Michael, my best friend and neighbor growing up, and I spent quite a few summers hanging out. Whether with our Legos on the stairs at his house or with our baseball bats and tennis balls having a home run derby in my grandpa’s backyard, we had a lot of fun times. Yet there was something Michael did early on in our friendship, something I was reminded of while reading Sheldon Vanauken’s A Severe Mercy. I know it was something he did because I was way too selfish to even think of it: he implemented a rule that we would always trade off in our activities. We took turns in doing what the other wanted to do.
Once Michael and his family moved away, this rule had soon been forgotten. I did try to keep it going, but be it different friends or the teenage inclination to be independent (or at least attempt to be), it simply died away. I still did things that others wanted to do, but not nearly as often and without the conscious realization that it was someone else’s idea and not my own.
What Sheldon Vanauken points out in his description of his love for his wife (or as they described their love, “The Shining Barrier”) is something behind the rule Michael had implemented: the art and discipline of liking what someone else likes. Sheldon says, “Our thesis that if one of us liked something there must be something to like about it which the other could find was proved again and again,” by their constant practice of doing things together (38).
In very few words, Sheldon describes the remedy to the selfish nature: discerning precisely why the other likes something different – maybe even contrary – to what one likes. An example might be me liking the Oregon State Beavers – or at least trying to. Honestly, it wouldn’t be so difficult… until they played the Ducks. Then I’d be really hard-pressed to see what Beaver fans see when going against the Ducks. And yet, if I somehow manage to marry a Beaver believer, this is something I know I will want to do; I know that I’ll want to see what she sees so that I may know her better.

## WHAT THIS TASK INVOLVES
According to the essay, what rule did Michael put in place early in the friendship? The records after this essay are separate material with no connection to it.

## DATA LINES
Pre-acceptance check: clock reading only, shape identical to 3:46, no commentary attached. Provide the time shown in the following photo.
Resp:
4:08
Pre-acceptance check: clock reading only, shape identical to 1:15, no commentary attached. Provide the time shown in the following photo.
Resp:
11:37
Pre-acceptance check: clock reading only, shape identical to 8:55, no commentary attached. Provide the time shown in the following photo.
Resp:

## EXERCISE RESPONSE
He made a rule that they would always trade off in their activities, taking turns doing what the other wanted to do.